------ GETOONDE GEGEVENS ------
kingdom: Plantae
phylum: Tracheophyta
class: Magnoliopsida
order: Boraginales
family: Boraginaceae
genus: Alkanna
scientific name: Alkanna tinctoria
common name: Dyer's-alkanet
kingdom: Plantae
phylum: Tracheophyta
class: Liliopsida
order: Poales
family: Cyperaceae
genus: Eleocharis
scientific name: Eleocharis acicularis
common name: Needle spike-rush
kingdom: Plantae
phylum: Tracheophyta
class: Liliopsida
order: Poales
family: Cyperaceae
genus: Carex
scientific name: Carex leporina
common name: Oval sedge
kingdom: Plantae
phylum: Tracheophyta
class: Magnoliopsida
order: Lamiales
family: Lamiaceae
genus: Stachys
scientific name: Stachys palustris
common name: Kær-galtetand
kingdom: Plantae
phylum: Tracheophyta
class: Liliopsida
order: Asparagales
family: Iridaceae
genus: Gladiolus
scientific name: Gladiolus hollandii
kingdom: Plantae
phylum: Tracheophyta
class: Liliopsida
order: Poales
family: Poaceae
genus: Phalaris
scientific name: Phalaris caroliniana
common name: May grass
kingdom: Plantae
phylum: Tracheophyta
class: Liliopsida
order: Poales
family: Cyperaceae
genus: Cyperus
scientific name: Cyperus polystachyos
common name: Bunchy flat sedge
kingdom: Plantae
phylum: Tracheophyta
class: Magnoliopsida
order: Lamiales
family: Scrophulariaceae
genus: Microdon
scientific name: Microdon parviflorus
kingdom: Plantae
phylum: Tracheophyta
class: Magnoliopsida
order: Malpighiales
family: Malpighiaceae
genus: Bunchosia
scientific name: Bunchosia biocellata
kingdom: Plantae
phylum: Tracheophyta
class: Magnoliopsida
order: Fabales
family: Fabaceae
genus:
------
Haal alle regels uit de lijst hierboven en geef ze ongewijzigd weer.

kingdom: Plantae
phylum: Tracheophyta
class: Magnoliopsida
order: Boraginales
family: Boraginaceae
genus: Alkanna
scientific name: Alkanna tinctoria
common name: Dyer's-alkanet
kingdom: Plantae
phylum: Tracheophyta
class: Liliopsida
order: Poales
family: Cyperaceae
genus: Eleocharis
scientific name: Eleocharis acicularis
common name: Needle spike-rush
kingdom: Plantae
phylum: Tracheophyta
class: Liliopsida
order: Poales
family: Cyperaceae
genus: Carex
scientific name: Carex leporina
common name: Oval sedge
kingdom: Plantae
phylum: Tracheophyta
class: Magnoliopsida
order: Lamiales
family: Lamiaceae
genus: Stachys
scientific name: Stachys palustris
common name: Kær-galtetand
kingdom: Plantae
phylum: Tracheophyta
class: Liliopsida
order: Asparagales
family: Iridaceae
genus: Gladiolus
scientific name: Gladiolus hollandii
kingdom: Plantae
phylum: Tracheophyta
class: Liliopsida
order: Poales
family: Poaceae
genus: Phalaris
scientific name: Phalaris caroliniana
common name: May grass
kingdom: Plantae
phylum: Tracheophyta
class: Liliopsida
order: Poales
family: Cyperaceae
genus: Cyperus
scientific name: Cyperus polystachyos
common name: Bunchy flat sedge
kingdom: Plantae
phylum: Tracheophyta
class: Magnoliopsida
order: Lamiales
family: Scrophulariaceae
genus: Microdon
scientific name: Microdon parviflorus
kingdom: Plantae
phylum: Tracheophyta
class: Magnoliopsida
order: Malpighiales
family: Malpighiaceae
genus: Bunchosia
scientific name: Bunchosia biocellata
kingdom: Plantae
phylum: Tracheophyta
class: Magnoliopsida
order: Fabales
family: Fabaceae
genus:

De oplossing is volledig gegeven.